Using polymorphism instead of a conditional when the responsibility doesn't belong in the class


Something I'm running into working on a very simple application that's part of a school project.

It's a very basic console based employee management system where you can add 4 types of employees (full time, part time, contract, seasonal, all with a couple different attributes.)

The problem I'm having is when displaying a menu for modifying a specific employee type.

Doing a switch statement on the employee type is obviously quite bad design, but adding "DisplayModificationMenu" to each employee class so that it can display its own menu also seems terrible, because displaying a menu doesn't seem like an appropriate responsibility for an employee object itself.

What's the best approach to solving this design issue? I have considered creating a Menu class and subtype every menu so each one can display itself, but even then I feel like a switch on the type would still occur somewhere to decide which menu to instantiate.

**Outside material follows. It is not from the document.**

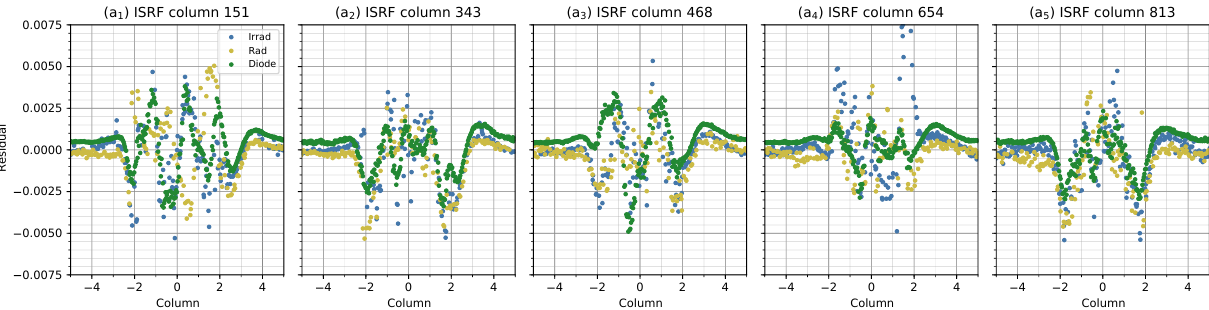
Figure 14. Differences between the local ISRF and the smoothed ISRF for irradiance, radiance and diode-laser measurements. This figure illustrates that smoothed ISRF data agree well with the local ISRF data presented in Figs.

The workflow to modify an employee is select an employee by their ID, and then the correct menu for that employee type should display. So even with the subtyped menus, it seems you'd have to check the employee type before you knew which menu to instantiate.

Thanks in advance for any advice.


Solution

  • I think doing switch on type of an object is not a problem, as long as it is encapsulated, documented and understood properly.

    In your case, you could make DisplayMenuFactory, that would accept abstract employee object and return abstract Menu class. And inside, it would switch based on employee type and return concrete Menu class for each type. And, if you end up having different factories, that have same switching mechanism, you can merge them together and this switching will happen always in single class. So responsibility for creating different UIs for different employees will be in this single class.

    The second option is to have Employee class that has GetMenu method, that would return concrete Menu type for each employee type. But this is mixing model and UI, which is not something I think is acceptable in this case.